Gobble-gobble. Harper returned to his office and sat erect in his chair. He felt under one arm to make sure the gun was readily available.
"Moira," he said quietly, "there's a packet for Schultz-Masters ready in the shop. It's urgent. I'd like you to take it to the post office at once. See that it goes by the midday mail. You need not hurry back. It'll do if you return after lunch."
"What about this correspondence, Mr. Harper?"
"You'll have all afternoon to cope with it. Put a move on and get rid of that consignment so that I'll have an answer ready if Schultz-Masters start bawling over the phone."
"Very well." She adjusted her hat, picked up her handbag, went into the workshop and collected the package.
Going to the window, Harper watched her hurrying along the street in the direction opposite to that from which danger was coming. Well, that got her away from the scene of prospective trouble.
A couple of burly characters walked ten yards behind her rapidly clicking heels. They knew where she was going, because the mike planted in the office had informed Norris, or whoever happened to be listening in. But they weren't going to let her out of their sight and hadn't from the start of fixing the trap. It was just as well.
He did not open the window, as he had done at the approach of Ambrose Baum.
This time he was not going to make the mistake of transmitting a mental stab and getting the foe to flee with the knowledge so ardently sought. He was going to do no more than listen, and thus leave the other mind blissfully unconscious of its open state.
Leaving the window, he flopped into his chair and stared unseeingly at Moira's desk while he listened and waited. It was a unique and most curious experience, despite previous brief encounters.

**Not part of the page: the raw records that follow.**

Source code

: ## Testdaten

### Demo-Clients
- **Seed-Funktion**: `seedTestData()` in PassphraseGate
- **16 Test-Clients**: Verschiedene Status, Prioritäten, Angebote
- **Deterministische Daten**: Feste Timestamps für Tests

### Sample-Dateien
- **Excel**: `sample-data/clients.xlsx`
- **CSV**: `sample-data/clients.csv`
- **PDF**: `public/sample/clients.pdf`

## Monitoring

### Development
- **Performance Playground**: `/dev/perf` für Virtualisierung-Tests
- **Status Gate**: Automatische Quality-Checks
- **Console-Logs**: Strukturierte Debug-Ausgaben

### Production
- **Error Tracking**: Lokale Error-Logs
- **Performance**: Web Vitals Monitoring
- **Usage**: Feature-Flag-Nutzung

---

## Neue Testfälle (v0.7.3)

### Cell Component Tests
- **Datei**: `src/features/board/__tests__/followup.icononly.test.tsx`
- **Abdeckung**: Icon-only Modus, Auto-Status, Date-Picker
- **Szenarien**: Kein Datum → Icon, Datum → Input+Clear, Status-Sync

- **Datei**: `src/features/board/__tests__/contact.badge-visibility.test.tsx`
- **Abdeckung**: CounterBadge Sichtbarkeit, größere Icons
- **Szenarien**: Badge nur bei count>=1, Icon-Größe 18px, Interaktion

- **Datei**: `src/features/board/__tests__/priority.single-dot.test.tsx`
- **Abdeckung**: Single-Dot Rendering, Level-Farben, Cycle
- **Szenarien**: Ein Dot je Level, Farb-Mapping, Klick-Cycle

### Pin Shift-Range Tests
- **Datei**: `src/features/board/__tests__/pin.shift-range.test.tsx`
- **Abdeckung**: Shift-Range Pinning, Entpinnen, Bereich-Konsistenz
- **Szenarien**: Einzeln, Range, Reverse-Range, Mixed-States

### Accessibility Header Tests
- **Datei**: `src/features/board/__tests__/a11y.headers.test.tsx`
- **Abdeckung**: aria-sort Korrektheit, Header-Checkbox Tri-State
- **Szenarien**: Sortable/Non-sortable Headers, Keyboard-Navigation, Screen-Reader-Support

Even though directing his attention elsewhere, Harper was able to do some thinking of his own. What if this were none other than William Gould? How could he hope to walk in on Harper' and get away with whatever he planned to do?
It was hardly likely that his purpose was to kill, even at cost of his own life, because the foe would gain little enough from that. The prize they wanted, and must secure at all costs, accurate knowledge of the means by which they could be identified. To slay the only one able to reveal this secret would leave them as perilously ignorant as before.

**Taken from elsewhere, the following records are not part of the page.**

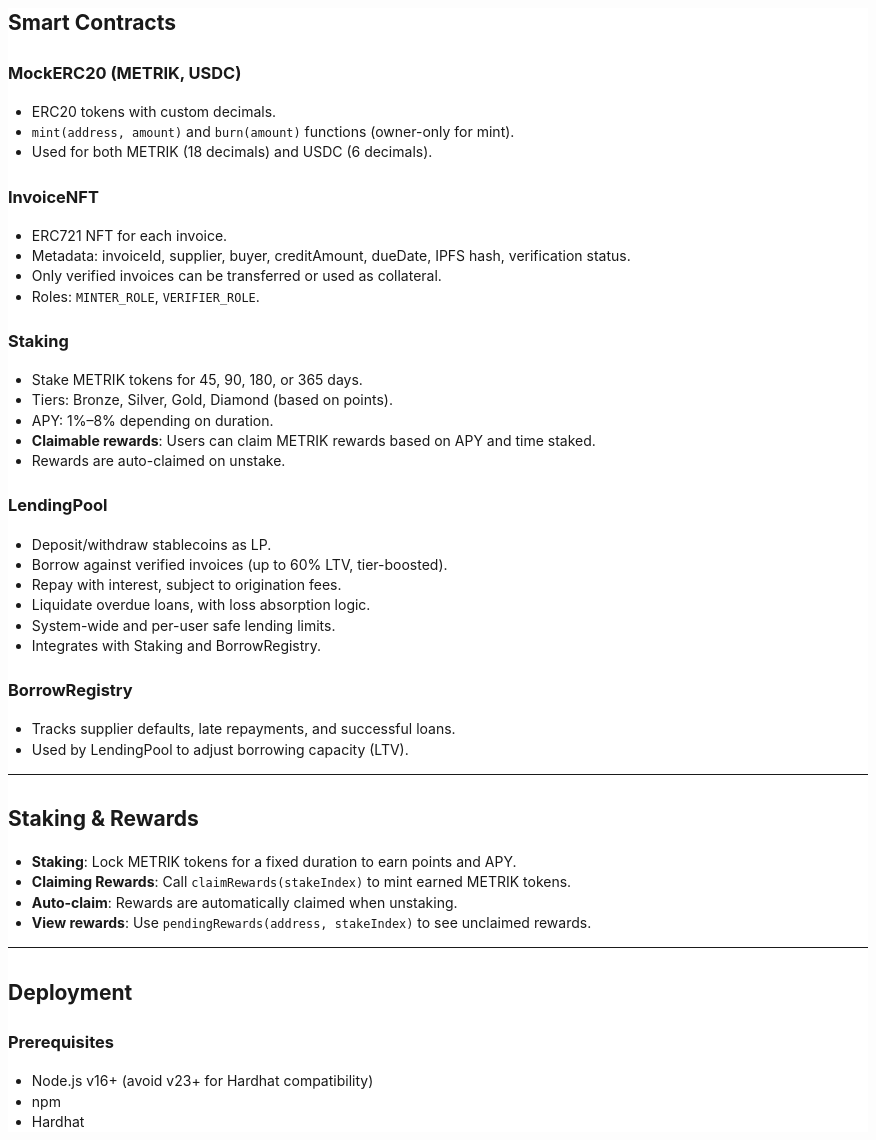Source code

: 
## Smart Contracts

### MockERC20 (METRIK, USDC)
- ERC20 tokens with custom decimals.
- `mint(address, amount)` and `burn(amount)` functions (owner-only for mint).
- Used for both METRIK (18 decimals) and USDC (6 decimals).

### InvoiceNFT
- ERC721 NFT for each invoice.
- Metadata: invoiceId, supplier, buyer, creditAmount, dueDate, IPFS hash, verification status.
- Only verified invoices can be transferred or used as collateral.
- Roles: `MINTER_ROLE`, `VERIFIER_ROLE`.

### Staking
- Stake METRIK tokens for 45, 90, 180, or 365 days.
- Tiers: Bronze, Silver, Gold, Diamond (based on points).
- APY: 1%–8% depending on duration.
- **Claimable rewards**: Users can claim METRIK rewards based on APY and time staked.
- Rewards are auto-claimed on unstake.

### LendingPool
- Deposit/withdraw stablecoins as LP.
- Borrow against verified invoices (up to 60% LTV, tier-boosted).
- Repay with interest, subject to origination fees.
- Liquidate overdue loans, with loss absorption logic.
- System-wide and per-user safe lending limits.
- Integrates with Staking and BorrowRegistry.

### BorrowRegistry
- Tracks supplier defaults, late repayments, and successful loans.
- Used by LendingPool to adjust borrowing capacity (LTV).

---

## Staking & Rewards

- **Staking**: Lock METRIK tokens for a fixed duration to earn points and APY.
- **Claiming Rewards**: Call `claimRewards(stakeIndex)` to mint earned METRIK tokens.
- **Auto-claim**: Rewards are automatically claimed when unstaking.
- **View rewards**: Use `pendingRewards(address, stakeIndex)` to see unclaimed rewards.

---

## Deployment

### Prerequisites

- Node.js v16+ (avoid v23+ for Hardhat compatibility)
- npm
- Hardhat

Their sole rational tactic was to capture and hold Harper for long enough to force the truth out of him. Once successfully grabbed, the technique of compulsion would be simple and effective. They'd take possession of him exactly as others had become possessed, after which they would find the wanted datum recorded in his mind, and it would be theirs, entirely theirs to use as they wished.
The alien thought-stream had grown much stronger now, and was replete with brief, unrecognizable scenes like glimpses of some nightmarish landscape. Harper removed attention from it for a moment while he scoured the area for minds like it. Perhaps there were a dozen or twenty, converging by prearrangement upon his address, hoping to take him by sheer weight of numbers.

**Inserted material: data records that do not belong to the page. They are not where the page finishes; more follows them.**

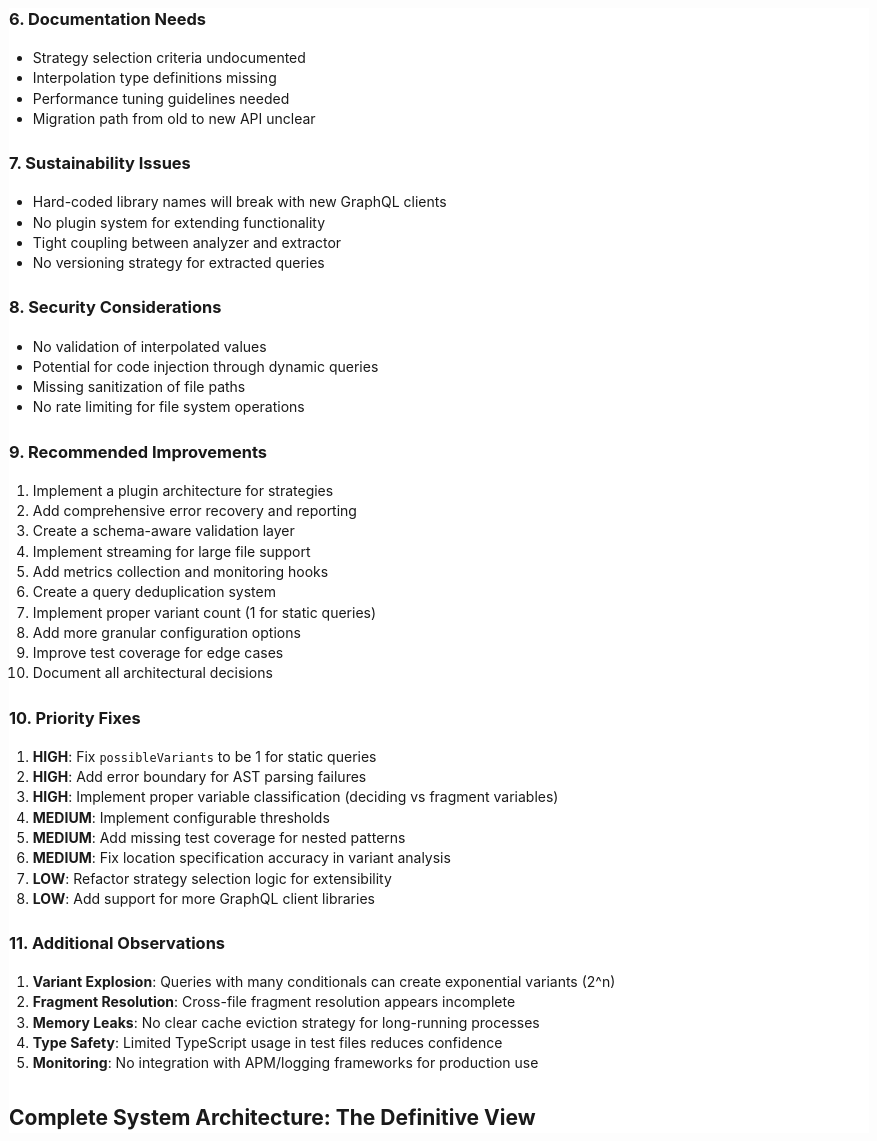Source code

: ### 6. **Documentation Needs**
- Strategy selection criteria undocumented
- Interpolation type definitions missing
- Performance tuning guidelines needed
- Migration path from old to new API unclear

### 7. **Sustainability Issues**
- Hard-coded library names will break with new GraphQL clients
- No plugin system for extending functionality
- Tight coupling between analyzer and extractor
- No versioning strategy for extracted queries

### 8. **Security Considerations**
- No validation of interpolated values
- Potential for code injection through dynamic queries
- Missing sanitization of file paths
- No rate limiting for file system operations

### 9. **Recommended Improvements**
1. Implement a plugin architecture for strategies
2. Add comprehensive error recovery and reporting
3. Create a schema-aware validation layer
4. Implement streaming for large file support
5. Add metrics collection and monitoring hooks
6. Create a query deduplication system
7. Implement proper variant count (1 for static queries)
8. Add more granular configuration options
9. Improve test coverage for edge cases
10. Document all architectural decisions

### 10. **Priority Fixes**
1. **HIGH**: Fix `possibleVariants` to be 1 for static queries
2. **HIGH**: Add error boundary for AST parsing failures  
3. **HIGH**: Implement proper variable classification (deciding vs fragment variables)
4. **MEDIUM**: Implement configurable thresholds
5. **MEDIUM**: Add missing test coverage for nested patterns
6. **MEDIUM**: Fix location specification accuracy in variant analysis
7. **LOW**: Refactor strategy selection logic for extensibility
8. **LOW**: Add support for more GraphQL client libraries

### 11. **Additional Observations**
1. **Variant Explosion**: Queries with many conditionals can create exponential variants (2^n)
2. **Fragment Resolution**: Cross-file fragment resolution appears incomplete
3. **Memory Leaks**: No clear cache eviction strategy for long-running processes
4. **Type Safety**: Limited TypeScript usage in test files reduces confidence
5. **Monitoring**: No integration with APM/logging frameworks for production use

## Complete System Architecture: The Definitive View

There were not. He failed to detect any others.
Still, he did not probe. Neither did he warn Norris, as he was supposed to do. He sat tight, determined for the time being to play things his own way.
The other mind was now passing beneath his window, but Harper did not try to take a look that, if noticed, might create premature alarm.
It turned in at the front door, and immediately the thought-stream switched to human terms. The arrival had come into contact with a couple of agents on guard and immediately adapted itself to cope with a human situation.
Harper read the minds of the agents, even as they swapped a few words with the newcomer.
He picked up the agents' mental images as they let the enemy walk through. He changed attention to Norris, outside sitting on a bench in the workshop, almost saw through his eyes as idly he watched the other reach the door.
Then the gobbler entered, and Harper said in the manner of one completely fooled, "Hello, Riley; what brings you here?"